Par Nikolaï Zlobine, membre du Conseil d'experts de RIA Novosti
Relations Russie - Etats-Unis dans l'espace post-soviétique: expulsion réciproque ou coopération? Tel a été le thème d'une discussion organisée récemment dans les locaux de la fondation Unité au nom de la Russie. Mais pour évaluer la politique eurasiatique des deux pays, il faut d'abord essayer de comprendre les processus globaux qui caractérisent le monde contemporain.
Ces quinze dernières années, une nouvelle époque a commencé à se mettre en place, lentement mais inévitablement. Le monde bipolaire, dans lequel le système socio-politique mondial était l'otage des relations entre Moscou et Washington et où la stabilité globale dépendait de la capacité des deux superpuissances à s'entendre, appartient désormais à l'histoire, laquelle ne se répètera plus jamais. Le monde unipolaire, qui a failli se former, avec les Etats-Unis à sa tête, démontre aujourd'hui son incapacité à faire face efficacement aux défis contemporains. D'autre part, toutes les tentatives pour lui opposer une alternative compliquent encore davantage l'application des tâches concrètes sur la scène internationale.
Aujourd'hui, nous nous heurtons directement au problème de la direction du système mondial qui se forme. Ceci est la conséquence de plusieurs facteurs.
Premièrement, la donne géopolitique sur la scène internationale a changé de fond en comble. Or, nous avons hérité d'une période historique révolue tout le système de gestion des relations internationales, y compris les principales structures et organisations internationales, ainsi que l'ensemble des règles et procédures. A l'heure actuelle, ce système est presque totalement inadéquat, et il constitue même plutôt un facteur déstabilisant supplémentaire dans le monde. Cependant, la nécessité de créer un nouveau système d'organisations internationales et un nouveau droit international est mal perçue par les élites politiques de la plupart des pays. De surcroît, elle rencontre une forte opposition de la part des élites anciennes. Le système formalisé de gestion des relations internationales, qui desservait la géopolitique de la guerre froide, s'est avéré plus fort que son contenu politique. Son inertie empêche dans une grande mesure de créer un système juridique et d'organisations internationales qui serait adapté à notre nouvelle époque.

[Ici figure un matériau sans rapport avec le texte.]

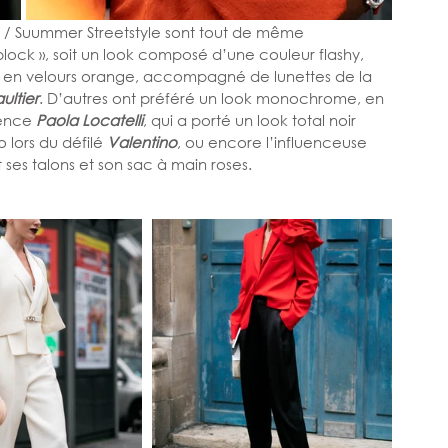
 / Suummer Streetstyle sont tout de même 
block », soit un look composé d’une couleur flashy, 
e en velours orange, accompagné de lunettes de la 
ultier
. D’autres ont préféré un look monochrome, en 
ence 
Paola Locatelli
, qui a porté un look total noir 
 lors du défilé 
Valentino
, ou encore l’influenceuse 
 ses talons et son sac à main roses.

Deuxièmement, les éléments d'improvisation se sont multipliés dans la politique des principales puissances mondiales. Le monde vit aujourd'hui une époque d'impromptus politiques, qui ont remplacé presque universellement les différentes stratégies nationales en matière de politique extérieure. L'incohérence du monde ne cesse de croître, l'imprévisibilité de son développement a largement dépassé les limites au-delà desquelles la sécurité n'est plus garantie. La seule superpuissance existante, à savoir les Etats-Unis, s'est révélée peu préparée à jouer un rôle de soliste, à assumer une responsabilité non partagée à l'échelle mondiale. Elle s'est mise, dans une grande mesure, à ramener son leadership objectif à une domination vulgaire. Résultat, les Etats-Unis ont commencé à perdre leur influence en tant que modèle attrayant de développement social.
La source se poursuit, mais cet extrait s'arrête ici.